The same way as with a single index we do not need to scan everything. If we have a query which looks for item = 2, location = 5 and stock = 7 we can quickly identify where documents with item = 2 are and then the same way quickly identify where among these items item with location 5 and so on.
And right now an interesting part. Also we created just one index (although this is a compound index, it is still one index) we can use it to quickly find the element
only by the item. Really all we need to do is only the first step. So there is no point to create another index {location : 1} because it is already covered by compound index.
also we can quickly find only by item and by location (we need only 2 steps).
Cool 1 index but helps us in three different ways. But wait a minute: what if we want to find by item and stock. Oh it looks like we can speed up this query as well. We can in log(n) find all elements with specific item and ... here we have to stop - magic has finished. We need to iterate through all of them. But still pretty good.
But may it can help us with other queries. Lets look at a query by location which looks like was already ordered. But if you will look at it - you see that this is a mess. One in the beginning and then one in the end. It can not help you at all.
I hope this clarifies few things:
why indexes are good (reduce time from O(n) to potentially O(log(n))
why compound indexes can help with some queries nonetheless we have not created an index on that particular field and help with some other queries.
what indexes are covered by compound index
why indexes can harm (it creates additional datastructure which should be maintained)
And this should tell another valid thing: index is not a silver bullet. You can not speed up all your queries, so it sound silly to think that by creating indexes on all fields EVERYTHING would be super fast.
What are your real query patterns? It's very unlikely that you would need to create all of these possible index combinations. I also doubt that including qty in the index would be of much use. Do you need to search for things where qty == 4 independent of location and item type?
An index doesn't need to identify every single record, it just needs to be specific enough to make any final scan small.
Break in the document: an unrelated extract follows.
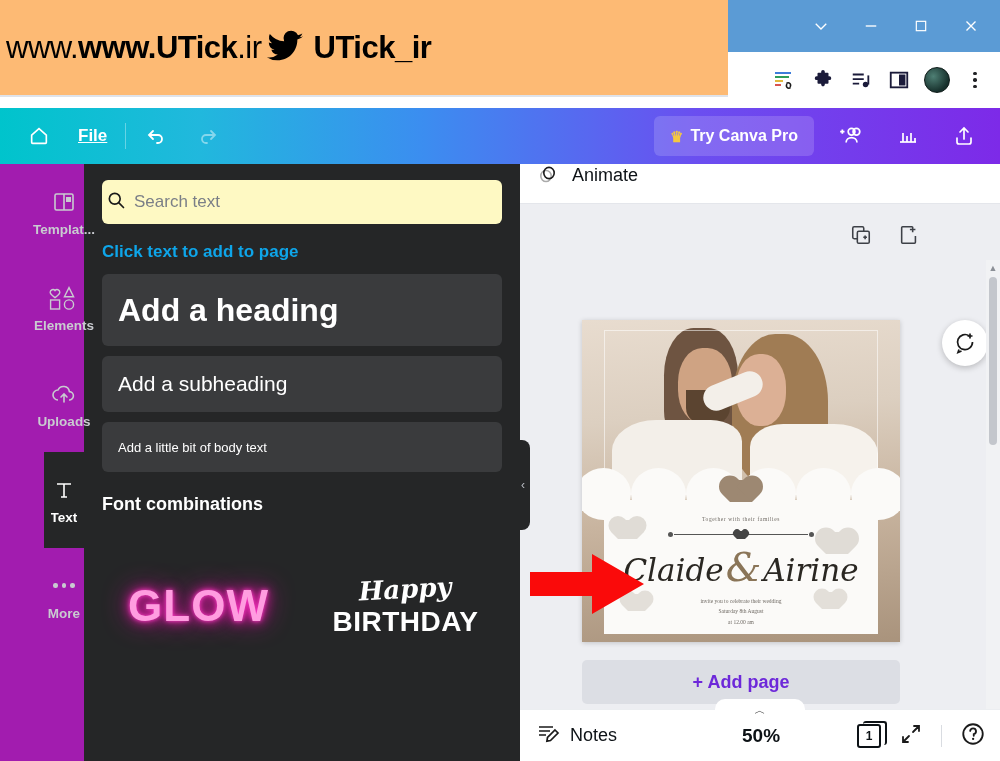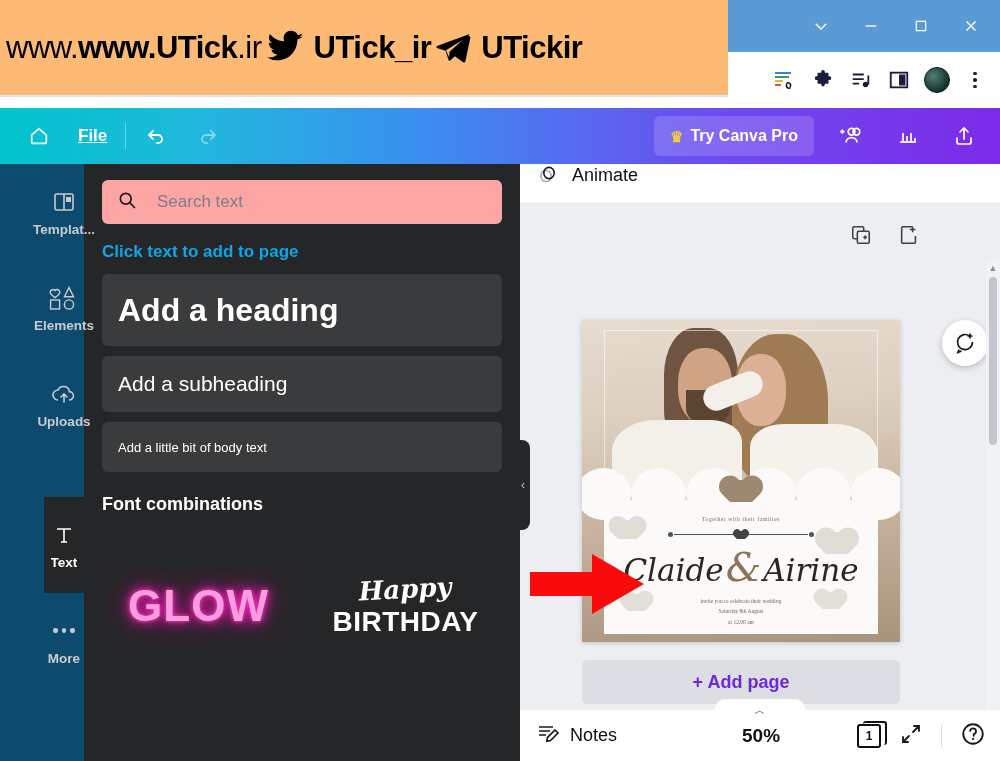"UTickir" div.wm-item { html: <div> <span> <svg> <path></path> </svg> </span> <span>UTickir</span> </div> -> none }
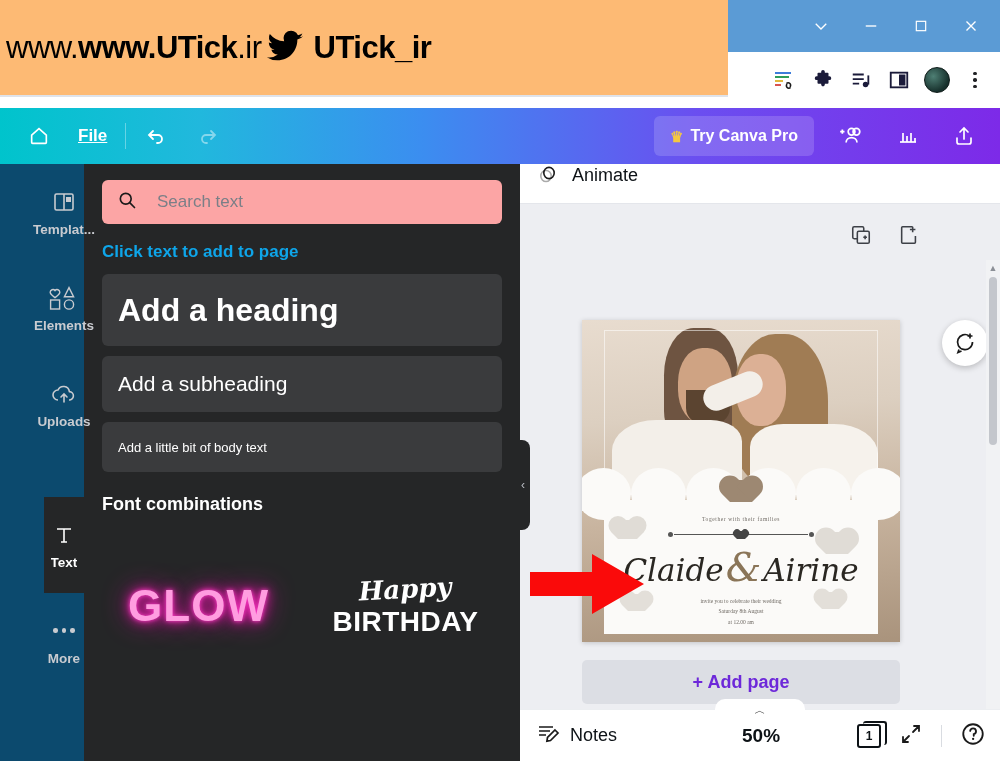"Search text" .search-box { background: #fca5a5 -> #fef9c3; gap: 20px -> 8px; padding: 0 15px -> 0 4px }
Given an item code or a stock value are there really that many locations that you'd also need to index on them?
I suspect in this case an index on item, an index on location and and index on stock would be sufficient to answer most likely queries with sufficient speed. (But we'd need to know more about what these field names mean and what the count and distribution of values is within them).
Use explain with your queries and you can see how well they are performing. Add indices as necessary, don't create every possible ordering.